By the time high school was about to come around, Mitsuru was the one who realized what was going on. She told him about a thing he had had no idea about before, but which just felt right – he hadn’t felt in control of his life ever since he had had to comply and wear a female uniform. It took him some time to truly get over it because the word has a much heavier meaning that it seems to have, but once he had… So much more opened up to him.
Mitsuru helped him tremendously with it since they were siblings living in an orphanage without a parent to watch over them. She defended him on multiple occasions so he could wear the male uniform, be called by the right name and be taken seriously in general. She was also the one who suggested to cut his hair short so there would be less confusion, which he accepted (not without some regret, but he understood it was needed). She took a pair of scissors and a razor, and there he was, truly looking like a boy.

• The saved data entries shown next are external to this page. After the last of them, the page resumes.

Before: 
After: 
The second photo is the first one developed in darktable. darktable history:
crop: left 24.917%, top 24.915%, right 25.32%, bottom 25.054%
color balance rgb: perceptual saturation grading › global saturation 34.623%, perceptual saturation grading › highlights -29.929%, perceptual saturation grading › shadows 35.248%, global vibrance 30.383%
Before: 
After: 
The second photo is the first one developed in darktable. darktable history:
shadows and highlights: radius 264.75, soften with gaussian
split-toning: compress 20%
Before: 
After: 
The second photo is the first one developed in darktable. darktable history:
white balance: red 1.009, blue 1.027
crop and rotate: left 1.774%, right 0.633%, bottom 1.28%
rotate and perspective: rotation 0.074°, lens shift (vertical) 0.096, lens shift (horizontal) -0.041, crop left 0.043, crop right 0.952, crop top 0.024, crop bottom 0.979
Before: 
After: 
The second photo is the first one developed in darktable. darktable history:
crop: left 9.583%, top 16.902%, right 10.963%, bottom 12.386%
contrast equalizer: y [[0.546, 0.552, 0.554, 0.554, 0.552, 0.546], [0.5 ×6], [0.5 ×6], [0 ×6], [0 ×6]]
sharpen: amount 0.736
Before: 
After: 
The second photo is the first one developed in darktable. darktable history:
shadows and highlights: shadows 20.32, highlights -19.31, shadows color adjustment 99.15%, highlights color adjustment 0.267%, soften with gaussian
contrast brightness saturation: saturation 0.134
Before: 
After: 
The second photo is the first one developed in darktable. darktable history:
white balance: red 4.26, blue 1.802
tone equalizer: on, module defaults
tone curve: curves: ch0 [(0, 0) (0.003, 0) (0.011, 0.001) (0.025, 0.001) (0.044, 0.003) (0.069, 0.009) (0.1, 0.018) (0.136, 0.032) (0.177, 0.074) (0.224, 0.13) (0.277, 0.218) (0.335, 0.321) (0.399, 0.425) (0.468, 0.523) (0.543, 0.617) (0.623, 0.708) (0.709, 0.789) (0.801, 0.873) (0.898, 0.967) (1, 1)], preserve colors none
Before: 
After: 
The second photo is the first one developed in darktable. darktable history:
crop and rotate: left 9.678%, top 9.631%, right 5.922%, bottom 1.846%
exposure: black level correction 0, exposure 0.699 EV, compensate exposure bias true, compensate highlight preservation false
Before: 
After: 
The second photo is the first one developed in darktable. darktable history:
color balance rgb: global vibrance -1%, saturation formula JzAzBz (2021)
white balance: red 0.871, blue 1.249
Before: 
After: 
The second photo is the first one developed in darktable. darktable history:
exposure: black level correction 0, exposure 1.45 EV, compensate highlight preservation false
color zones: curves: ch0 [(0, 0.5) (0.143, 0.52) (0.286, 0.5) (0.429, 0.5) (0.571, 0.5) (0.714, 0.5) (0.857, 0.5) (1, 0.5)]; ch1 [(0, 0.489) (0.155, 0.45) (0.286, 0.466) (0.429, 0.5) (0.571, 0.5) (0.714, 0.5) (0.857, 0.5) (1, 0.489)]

Throughout high school and especially after his sister joined the professional soccer scene as an ace striker on an all-female team, he managed to complete several medical interventions. What was at first just hiding his chest as safely as possible (or else Mitsuru would’ve bitten his head off, that’s for sure) became adapting his body to what he felt more comfortable with. Physically, he changed, sure, but inside, he was still the same person and his friends understood that.
He’s now come far enough that, legally, he doesn’t have to ever worry about what junior high put him through. He got hired as Hikaru and will study as Hikaru, not as some girl he only shares a body with, apparently. This means he can, on the other hand, sweep the story under the rug until he feels more comfortable being open about it.
He stops staring at the picture of his younger self timidly trying to focus on a camera lens and finishes to tie his brand new apron.